現在這是冰雪科學和生物學交叉的地方:在過去的幾天裡,我們一直注意到積雪中間埋藏著一塊厚厚的風板(請參閱4月9日的部落格)。這塊風板是在冬季的某個時候由一場風暴產生的。當我們完成資料分析後,我們就會知道它發生的時間。
該層的密度約為0.5克/立方厘米,這幾乎是季節性雪可以達到的最高密度(沒有融化或機械壓實)。此密度相當於大約一半空氣一半冰。該層在某些地方很厚,在另一些地方很薄,甚至在某些地方不存在。

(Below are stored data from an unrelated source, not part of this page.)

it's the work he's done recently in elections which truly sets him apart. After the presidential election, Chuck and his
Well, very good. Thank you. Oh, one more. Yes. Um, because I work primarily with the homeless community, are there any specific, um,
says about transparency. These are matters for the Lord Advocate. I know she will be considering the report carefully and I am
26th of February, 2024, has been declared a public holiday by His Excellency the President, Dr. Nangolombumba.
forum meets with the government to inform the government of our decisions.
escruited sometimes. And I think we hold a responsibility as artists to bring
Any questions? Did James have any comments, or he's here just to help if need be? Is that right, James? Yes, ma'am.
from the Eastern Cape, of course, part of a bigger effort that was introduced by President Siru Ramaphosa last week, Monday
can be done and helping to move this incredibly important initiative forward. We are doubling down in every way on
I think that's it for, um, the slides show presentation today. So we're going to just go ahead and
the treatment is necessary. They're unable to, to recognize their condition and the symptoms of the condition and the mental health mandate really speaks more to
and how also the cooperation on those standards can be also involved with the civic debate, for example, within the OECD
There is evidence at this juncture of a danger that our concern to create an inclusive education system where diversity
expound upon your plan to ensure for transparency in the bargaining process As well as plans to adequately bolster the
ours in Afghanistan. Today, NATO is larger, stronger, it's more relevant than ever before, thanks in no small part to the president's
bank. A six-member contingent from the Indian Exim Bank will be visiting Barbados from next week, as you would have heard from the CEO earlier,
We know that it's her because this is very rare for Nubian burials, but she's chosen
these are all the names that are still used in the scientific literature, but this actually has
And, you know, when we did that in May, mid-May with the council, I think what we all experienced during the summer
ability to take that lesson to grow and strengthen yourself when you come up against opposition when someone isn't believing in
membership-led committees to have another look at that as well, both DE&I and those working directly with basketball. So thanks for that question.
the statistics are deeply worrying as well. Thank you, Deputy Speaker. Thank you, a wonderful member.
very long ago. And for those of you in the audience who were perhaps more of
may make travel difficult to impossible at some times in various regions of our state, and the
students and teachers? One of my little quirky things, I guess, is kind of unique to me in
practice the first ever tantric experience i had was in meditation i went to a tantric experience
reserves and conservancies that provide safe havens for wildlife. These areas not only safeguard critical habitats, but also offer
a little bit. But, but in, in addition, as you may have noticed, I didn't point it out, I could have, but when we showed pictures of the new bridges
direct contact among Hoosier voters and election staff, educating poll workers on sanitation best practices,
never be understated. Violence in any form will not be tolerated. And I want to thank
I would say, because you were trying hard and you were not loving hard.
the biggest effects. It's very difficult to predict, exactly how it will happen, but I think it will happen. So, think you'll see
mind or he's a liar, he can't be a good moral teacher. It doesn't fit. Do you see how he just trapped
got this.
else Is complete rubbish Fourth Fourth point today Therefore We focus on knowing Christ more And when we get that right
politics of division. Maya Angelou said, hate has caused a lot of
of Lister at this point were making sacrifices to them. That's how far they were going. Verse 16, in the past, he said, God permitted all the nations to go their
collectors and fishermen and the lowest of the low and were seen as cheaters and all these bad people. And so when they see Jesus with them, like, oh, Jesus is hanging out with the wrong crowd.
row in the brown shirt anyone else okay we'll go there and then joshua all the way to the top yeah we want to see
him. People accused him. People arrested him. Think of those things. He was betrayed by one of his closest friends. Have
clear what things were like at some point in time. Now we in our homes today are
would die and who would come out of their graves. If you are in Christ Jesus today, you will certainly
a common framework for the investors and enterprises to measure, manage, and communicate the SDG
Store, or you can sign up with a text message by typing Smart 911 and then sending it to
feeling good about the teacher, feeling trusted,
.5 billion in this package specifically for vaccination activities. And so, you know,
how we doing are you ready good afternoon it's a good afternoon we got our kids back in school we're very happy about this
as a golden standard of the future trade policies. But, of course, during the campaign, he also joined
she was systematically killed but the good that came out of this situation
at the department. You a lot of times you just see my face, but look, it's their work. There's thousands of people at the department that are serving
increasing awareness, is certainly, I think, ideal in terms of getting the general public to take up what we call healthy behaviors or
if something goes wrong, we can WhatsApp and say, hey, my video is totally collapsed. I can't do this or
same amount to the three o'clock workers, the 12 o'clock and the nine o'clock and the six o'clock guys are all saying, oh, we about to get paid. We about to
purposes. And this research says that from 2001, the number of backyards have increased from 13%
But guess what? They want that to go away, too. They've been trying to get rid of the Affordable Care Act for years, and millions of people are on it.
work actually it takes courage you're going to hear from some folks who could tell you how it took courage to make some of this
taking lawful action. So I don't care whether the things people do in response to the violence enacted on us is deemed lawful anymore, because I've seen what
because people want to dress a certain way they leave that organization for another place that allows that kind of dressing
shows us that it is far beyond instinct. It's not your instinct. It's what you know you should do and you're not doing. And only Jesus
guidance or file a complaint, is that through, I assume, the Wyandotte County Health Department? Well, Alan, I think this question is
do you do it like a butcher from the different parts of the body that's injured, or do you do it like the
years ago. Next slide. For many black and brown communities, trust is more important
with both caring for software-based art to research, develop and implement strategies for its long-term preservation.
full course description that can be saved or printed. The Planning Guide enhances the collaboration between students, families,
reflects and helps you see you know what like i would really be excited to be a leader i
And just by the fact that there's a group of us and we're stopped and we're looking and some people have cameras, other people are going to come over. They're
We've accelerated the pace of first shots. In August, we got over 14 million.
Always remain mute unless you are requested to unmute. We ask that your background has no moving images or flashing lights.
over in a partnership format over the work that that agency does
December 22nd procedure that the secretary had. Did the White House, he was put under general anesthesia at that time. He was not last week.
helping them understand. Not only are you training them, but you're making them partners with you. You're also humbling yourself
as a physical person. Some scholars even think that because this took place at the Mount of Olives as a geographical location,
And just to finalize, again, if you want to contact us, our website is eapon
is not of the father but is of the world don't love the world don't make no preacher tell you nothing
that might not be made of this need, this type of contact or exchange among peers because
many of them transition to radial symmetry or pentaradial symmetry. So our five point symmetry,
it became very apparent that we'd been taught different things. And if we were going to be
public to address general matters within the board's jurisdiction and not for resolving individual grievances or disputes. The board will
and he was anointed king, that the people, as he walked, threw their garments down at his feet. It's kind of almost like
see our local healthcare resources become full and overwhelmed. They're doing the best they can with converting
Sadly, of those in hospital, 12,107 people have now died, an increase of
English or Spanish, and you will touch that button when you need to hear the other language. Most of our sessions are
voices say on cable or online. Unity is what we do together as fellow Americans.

我們在許多坑窪處停下來,在我們看來(儘管沒有任何統計上的嚴謹性),馴鹿通常會找到一個雪的薄弱區域,它們在那裡開始挖坑和覓食。它們從開始的地方挖出來,但是當它們遇到風板層時,它們停止了,放棄了該坑窪區域,並找到了一個新的區域。我們簡要檢視的一些文獻支援了這個想法……但其他論文不太確定。
有一點是肯定的,在這個寒冷而艱苦的環境中,找到足夠的食物來保持生命和溫暖是困難的,像高效的挖坑這樣的小事很重要。這是一個生存與死亡之間只有一線之隔的土地。